(ACTIVITY) Go through the entries below, tally each line that has the word "right", and give only the total.

-------- PROVIDED RECORDS --------

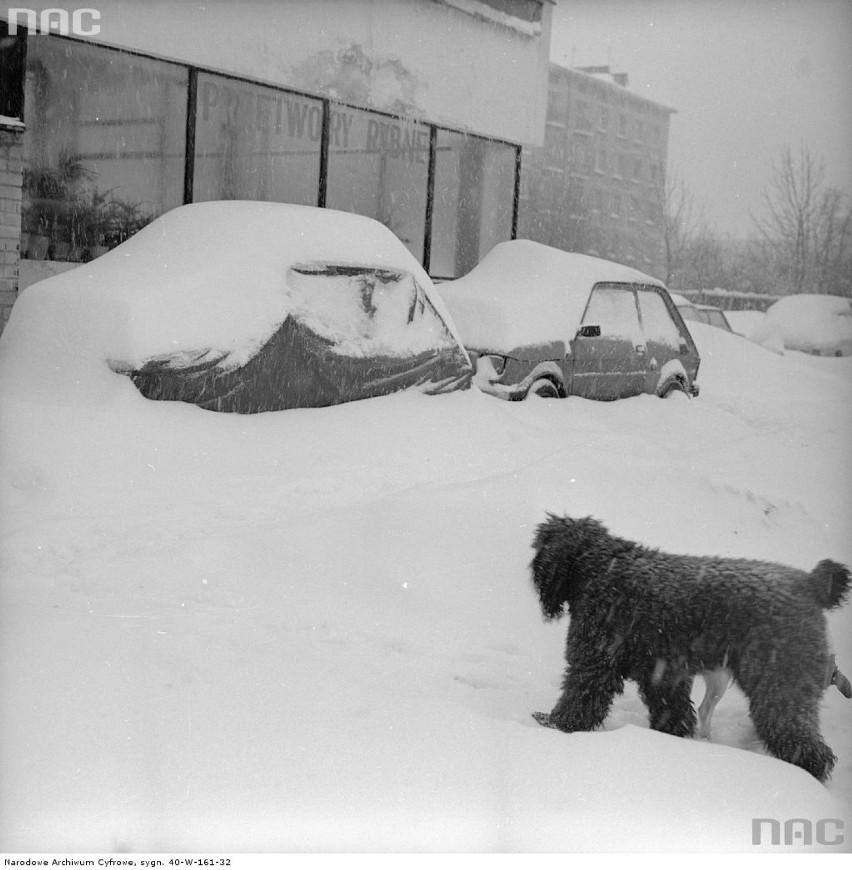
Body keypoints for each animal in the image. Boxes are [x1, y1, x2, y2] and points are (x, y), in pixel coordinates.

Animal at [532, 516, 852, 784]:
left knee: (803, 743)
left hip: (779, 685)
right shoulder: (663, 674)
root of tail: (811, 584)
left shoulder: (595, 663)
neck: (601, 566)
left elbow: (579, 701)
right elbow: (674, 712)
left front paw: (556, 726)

--------
-------- PROVIDED RECORDS --------

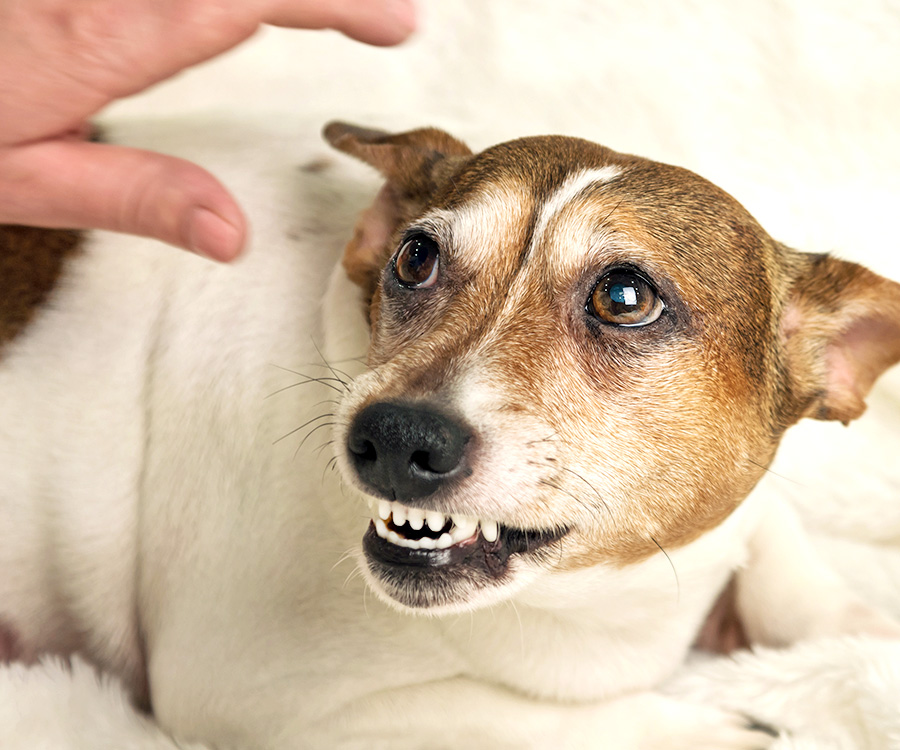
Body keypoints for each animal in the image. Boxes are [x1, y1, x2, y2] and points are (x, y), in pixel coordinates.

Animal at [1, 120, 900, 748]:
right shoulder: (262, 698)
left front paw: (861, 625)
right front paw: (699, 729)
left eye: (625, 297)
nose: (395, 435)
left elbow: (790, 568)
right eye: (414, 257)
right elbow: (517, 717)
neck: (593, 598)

--------

(EXPECTED ANSWER) 6